What is required: Scan the lines below for the word "bounding". Copy each line you find it in.

[Exercise data]

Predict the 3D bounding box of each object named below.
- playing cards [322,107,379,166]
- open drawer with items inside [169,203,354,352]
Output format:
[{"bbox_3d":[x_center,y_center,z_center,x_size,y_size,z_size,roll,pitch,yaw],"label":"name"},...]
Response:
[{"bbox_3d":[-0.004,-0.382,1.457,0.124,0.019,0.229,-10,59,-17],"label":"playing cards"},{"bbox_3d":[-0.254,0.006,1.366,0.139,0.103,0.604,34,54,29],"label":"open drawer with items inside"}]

[/Exercise data]
[Exercise data]

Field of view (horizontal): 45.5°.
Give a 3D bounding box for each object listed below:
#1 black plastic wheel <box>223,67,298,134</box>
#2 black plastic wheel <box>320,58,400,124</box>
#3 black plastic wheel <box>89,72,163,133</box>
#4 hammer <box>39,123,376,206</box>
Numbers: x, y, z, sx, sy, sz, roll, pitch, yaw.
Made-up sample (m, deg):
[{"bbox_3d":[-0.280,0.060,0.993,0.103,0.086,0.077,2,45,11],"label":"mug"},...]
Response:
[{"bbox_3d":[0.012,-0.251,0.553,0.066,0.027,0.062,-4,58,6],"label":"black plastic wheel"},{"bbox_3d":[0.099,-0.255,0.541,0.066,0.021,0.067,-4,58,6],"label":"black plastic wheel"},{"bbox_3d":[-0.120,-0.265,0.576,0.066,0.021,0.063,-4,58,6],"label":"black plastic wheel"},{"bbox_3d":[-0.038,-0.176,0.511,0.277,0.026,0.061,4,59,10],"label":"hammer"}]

[/Exercise data]

Result:
Predict the 3D bounding box of each object named below.
Give a 3D bounding box for each object listed below:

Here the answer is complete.